Product Assistant
Product Assistant is a guided question flow that helps shoppers quickly find relevant products on listing pages. It is not just a visual widget: setup quality directly affects result relevance and conversion quality.
This page focuses on setup and matching logic. Analytics interpretation is covered on a separate analytics page.
How to set up Product Assistant
Setup is done in the admin Product assistants section:
- Open Admin -> Product assistants.
- Click Create assistant.
- Fill in the basics: internal name, customer-facing title, subtitle, CTA text.
- Choose placement (category or product listing) and optionally a specific category.
- Set max results, sort order, and enable active.
- Add steps (questions) and answer options.
- For each option, configure matching rules (tags, categories, attributes, brand, price, and optionally specific product IDs).
- Save the assistant.
After saving, run a quick quality check:
- test the assistant on the storefront for relevance,
- confirm that answers clearly change the shown products,
- check Product assistant analytics after first real interactions.
Core logic you should understand first
Each answer option acts as a product filter or preference signal. Better rule design means better shopper outcomes.
Before you build steps, align on:
- the business purpose of each question (intent, budget, use case),
- clear separation between answer options,
- enough precision to be relevant, but not so strict that results collapse.
If rules are too broad, recommendations feel generic. If rules are too narrow, customers may see very few results.
Designing effective questions and options
Recommended sequence:
- Start with the strongest decision factor (product type, purpose, category).
- Use middle steps for refinement (price band, brand, core features).
- Use final steps for fine-tuning, not full re-segmentation.
Practical recommendations:
- use shopper language, not internal naming,
- validate each option against real product sets,
- avoid two options that return nearly identical products.
Matching rules in practice
Each option can combine multiple rule types:
- Tags — Broad thematic grouping (for example eco, premium, gift).
- Categories — Strong catalog narrowing.
- Attributes and values — Precise product characteristics.
- Brand — Manufacturer preference.
- Score boost — Increases a product's suitability score by X percent (does not filter, but ranks matching products higher).
- Price min/max — Price range control.
- Product IDs — Direct manual product targeting.

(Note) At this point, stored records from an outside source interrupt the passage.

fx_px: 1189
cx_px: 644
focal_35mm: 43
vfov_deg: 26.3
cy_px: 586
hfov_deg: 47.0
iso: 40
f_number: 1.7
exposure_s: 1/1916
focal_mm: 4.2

Use rules intentionally. More rules do not automatically mean better results.
Good vs poor configuration examples
Question: “What will you use it for?”
- Good configuration: options like “Daily use”, “Professional use”, “Gift”, each mapped to distinct product logic.

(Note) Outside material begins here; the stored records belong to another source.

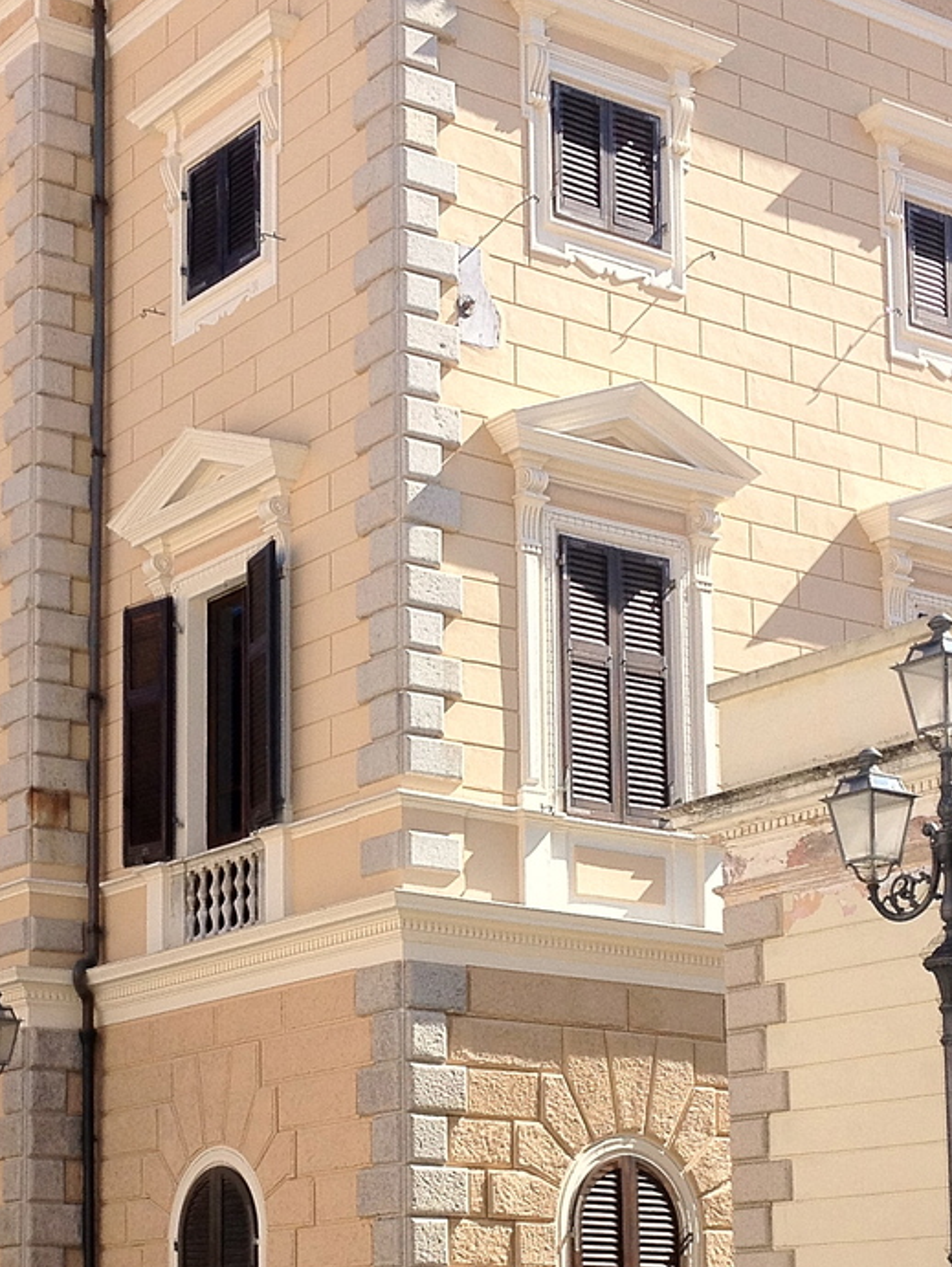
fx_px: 2967
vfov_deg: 23.8
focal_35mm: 81
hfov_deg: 18.2
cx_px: 323
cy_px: 970
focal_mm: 4.28
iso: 64
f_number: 2.4
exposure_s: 1/1200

- Poor configuration: vague options with near-identical product output.
Question: “What is your budget?”
- Good configuration: price ranges that match your actual assortment distribution.

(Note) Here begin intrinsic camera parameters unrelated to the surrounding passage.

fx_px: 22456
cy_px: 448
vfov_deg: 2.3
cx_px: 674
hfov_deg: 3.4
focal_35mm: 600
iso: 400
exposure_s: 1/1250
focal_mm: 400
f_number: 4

- Poor configuration: ranges where medium and high options return almost the same products.
What the Product Assistant does for shoppers
The Product Assistant shows customers a short question flow and narrows products based on their answers.
Typical customer journey:
- Customer sees the assistant on a listing page.
- Customer starts answering questions.
- Suggested products update while they continue.
- Final results are shown.
- Customer can click a product or add it to cart.
Common configuration issues
Results are not relevant
Check:
- questions are aligned with real buying decisions,
- option rules are not too generic,
- multiple options are not pointing to almost identical product sets.
Too few results are shown
Check:
- price ranges are not too restrictive,
- one option is not over-constrained by many combined rules,
- your products actually contain the tags/attributes used in rules.
Assistant is used, but conversion impact is weak
Check:
- question order (high-impact decision first),
- clarity of question and option wording,
- CTA text and progression motivation.
Privacy note
Assistant analytics may process session-level behavioral data (for example assistant usage events and product actions). Include this feature in your privacy and cookie documentation where required by local regulations.